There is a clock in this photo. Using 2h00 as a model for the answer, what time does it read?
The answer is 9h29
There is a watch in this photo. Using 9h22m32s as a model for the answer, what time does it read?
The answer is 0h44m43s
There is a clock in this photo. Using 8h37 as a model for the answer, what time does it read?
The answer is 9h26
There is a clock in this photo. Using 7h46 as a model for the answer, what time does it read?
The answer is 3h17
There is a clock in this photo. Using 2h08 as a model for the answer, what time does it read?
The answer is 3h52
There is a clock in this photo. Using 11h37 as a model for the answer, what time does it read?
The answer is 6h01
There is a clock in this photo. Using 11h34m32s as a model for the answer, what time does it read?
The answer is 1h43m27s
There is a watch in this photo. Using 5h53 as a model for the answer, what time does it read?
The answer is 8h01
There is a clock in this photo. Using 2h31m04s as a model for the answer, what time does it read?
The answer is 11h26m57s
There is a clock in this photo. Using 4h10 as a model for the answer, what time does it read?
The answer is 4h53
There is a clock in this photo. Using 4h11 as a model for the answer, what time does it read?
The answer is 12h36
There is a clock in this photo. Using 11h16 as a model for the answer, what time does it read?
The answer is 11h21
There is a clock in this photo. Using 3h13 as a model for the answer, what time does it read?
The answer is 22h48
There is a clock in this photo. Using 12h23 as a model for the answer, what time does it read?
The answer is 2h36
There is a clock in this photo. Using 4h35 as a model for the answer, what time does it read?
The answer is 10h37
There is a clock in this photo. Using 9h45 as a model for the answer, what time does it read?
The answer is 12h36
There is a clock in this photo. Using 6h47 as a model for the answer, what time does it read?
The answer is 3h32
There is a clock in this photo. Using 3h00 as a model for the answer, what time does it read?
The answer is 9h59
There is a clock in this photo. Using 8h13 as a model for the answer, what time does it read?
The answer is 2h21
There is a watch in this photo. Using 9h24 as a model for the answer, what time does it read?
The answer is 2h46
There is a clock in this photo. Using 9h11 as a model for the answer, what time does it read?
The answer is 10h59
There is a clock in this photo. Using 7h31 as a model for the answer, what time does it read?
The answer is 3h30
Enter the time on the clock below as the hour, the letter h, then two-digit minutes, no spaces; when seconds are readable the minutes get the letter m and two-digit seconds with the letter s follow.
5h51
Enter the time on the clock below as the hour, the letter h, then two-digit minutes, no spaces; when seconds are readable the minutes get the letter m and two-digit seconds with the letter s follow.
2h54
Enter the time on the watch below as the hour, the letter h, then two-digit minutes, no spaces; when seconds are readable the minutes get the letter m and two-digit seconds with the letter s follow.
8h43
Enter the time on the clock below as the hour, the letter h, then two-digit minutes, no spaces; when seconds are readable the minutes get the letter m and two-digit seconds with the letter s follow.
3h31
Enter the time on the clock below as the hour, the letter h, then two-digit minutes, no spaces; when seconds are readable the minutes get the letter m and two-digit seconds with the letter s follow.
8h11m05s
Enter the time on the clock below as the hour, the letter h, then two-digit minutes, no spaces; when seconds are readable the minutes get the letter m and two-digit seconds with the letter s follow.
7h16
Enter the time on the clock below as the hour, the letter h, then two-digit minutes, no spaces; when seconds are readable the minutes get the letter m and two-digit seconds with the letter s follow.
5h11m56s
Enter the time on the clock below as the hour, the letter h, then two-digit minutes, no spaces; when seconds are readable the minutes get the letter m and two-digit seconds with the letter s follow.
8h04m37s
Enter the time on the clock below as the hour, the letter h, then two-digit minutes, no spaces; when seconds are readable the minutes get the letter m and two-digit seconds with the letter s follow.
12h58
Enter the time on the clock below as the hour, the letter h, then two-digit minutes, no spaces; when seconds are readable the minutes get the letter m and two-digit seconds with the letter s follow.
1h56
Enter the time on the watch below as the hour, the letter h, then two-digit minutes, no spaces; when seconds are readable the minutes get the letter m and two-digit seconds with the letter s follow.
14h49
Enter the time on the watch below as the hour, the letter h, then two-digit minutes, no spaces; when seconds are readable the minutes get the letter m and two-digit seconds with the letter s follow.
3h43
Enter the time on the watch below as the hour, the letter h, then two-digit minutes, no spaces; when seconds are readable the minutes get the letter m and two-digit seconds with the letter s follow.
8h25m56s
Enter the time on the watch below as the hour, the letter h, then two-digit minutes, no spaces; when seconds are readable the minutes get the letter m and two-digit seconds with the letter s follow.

WORK REQUIRED
Copy all the lines above, changing each "watch" to "wristwatch" and leaving everything else as it is.

OUTPUT OF THE EXERCISE
There is a clock in this photo. Using 2h00 as a model for the answer, what time does it read?
The answer is 9h29
There is a wristwatch in this photo. Using 9h22m32s as a model for the answer, what time does it read?
The answer is 0h44m43s
There is a clock in this photo. Using 8h37 as a model for the answer, what time does it read?
The answer is 9h26
There is a clock in this photo. Using 7h46 as a model for the answer, what time does it read?
The answer is 3h17
There is a clock in this photo. Using 2h08 as a model for the answer, what time does it read?
The answer is 3h52
There is a clock in this photo. Using 11h37 as a model for the answer, what time does it read?
The answer is 6h01
There is a clock in this photo. Using 11h34m32s as a model for the answer, what time does it read?
The answer is 1h43m27s
There is a wristwatch in this photo. Using 5h53 as a model for the answer, what time does it read?
The answer is 8h01
There is a clock in this photo. Using 2h31m04s as a model for the answer, what time does it read?
The answer is 11h26m57s
There is a clock in this photo. Using 4h10 as a model for the answer, what time does it read?
The answer is 4h53
There is a clock in this photo. Using 4h11 as a model for the answer, what time does it read?
The answer is 12h36
There is a clock in this photo. Using 11h16 as a model for the answer, what time does it read?
The answer is 11h21
There is a clock in this photo. Using 3h13 as a model for the answer, what time does it read?
The answer is 22h48
There is a clock in this photo. Using 12h23 as a model for the answer, what time does it read?
The answer is 2h36
There is a clock in this photo. Using 4h35 as a model for the answer, what time does it read?
The answer is 10h37
There is a clock in this photo. Using 9h45 as a model for the answer, what time does it read?
The answer is 12h36
There is a clock in this photo. Using 6h47 as a model for the answer, what time does it read?
The answer is 3h32
There is a clock in this photo. Using 3h00 as a model for the answer, what time does it read?
The answer is 9h59
There is a clock in this photo. Using 8h13 as a model for the answer, what time does it read?
The answer is 2h21
There is a wristwatch in this photo. Using 9h24 as a model for the answer, what time does it read?
The answer is 2h46
There is a clock in this photo. Using 9h11 as a model for the answer, what time does it read?
The answer is 10h59
There is a clock in this photo. Using 7h31 as a model for the answer, what time does it read?
The answer is 3h30
Enter the time on the clock below as the hour, the letter h, then two-digit minutes, no spaces; when seconds are readable the minutes get the letter m and two-digit seconds with the letter s follow.
5h51
Enter the time on the clock below as the hour, the letter h, then two-digit minutes, no spaces; when seconds are readable the minutes get the letter m and two-digit seconds with the letter s follow.
2h54
Enter the time on the wristwatch below as the hour, the letter h, then two-digit minutes, no spaces; when seconds are readable the minutes get the letter m and two-digit seconds with the letter s follow.
8h43
Enter the time on the clock below as the hour, the letter h, then two-digit minutes, no spaces; when seconds are readable the minutes get the letter m and two-digit seconds with the letter s follow.
3h31
Enter the time on the clock below as the hour, the letter h, then two-digit minutes, no spaces; when seconds are readable the minutes get the letter m and two-digit seconds with the letter s follow.
8h11m05s
Enter the time on the clock below as the hour, the letter h, then two-digit minutes, no spaces; when seconds are readable the minutes get the letter m and two-digit seconds with the letter s follow.
7h16
Enter the time on the clock below as the hour, the letter h, then two-digit minutes, no spaces; when seconds are readable the minutes get the letter m and two-digit seconds with the letter s follow.
5h11m56s
Enter the time on the clock below as the hour, the letter h, then two-digit minutes, no spaces; when seconds are readable the minutes get the letter m and two-digit seconds with the letter s follow.
8h04m37s
Enter the time on the clock below as the hour, the letter h, then two-digit minutes, no spaces; when seconds are readable the minutes get the letter m and two-digit seconds with the letter s follow.
12h58
Enter the time on the clock below as the hour, the letter h, then two-digit minutes, no spaces; when seconds are readable the minutes get the letter m and two-digit seconds with the letter s follow.
1h56
Enter the time on the wristwatch below as the hour, the letter h, then two-digit minutes, no spaces; when seconds are readable the minutes get the letter m and two-digit seconds with the letter s follow.
14h49
Enter the time on the wristwatch below as the hour, the letter h, then two-digit minutes, no spaces; when seconds are readable the minutes get the letter m and two-digit seconds with the letter s follow.
3h43
Enter the time on the wristwatch below as the hour, the letter h, then two-digit minutes, no spaces; when seconds are readable the minutes get the letter m and two-digit seconds with the letter s follow.
8h25m56s
Enter the time on the wristwatch below as the hour, the letter h, then two-digit minutes, no spaces; when seconds are readable the minutes get the letter m and two-digit seconds with the letter s follow.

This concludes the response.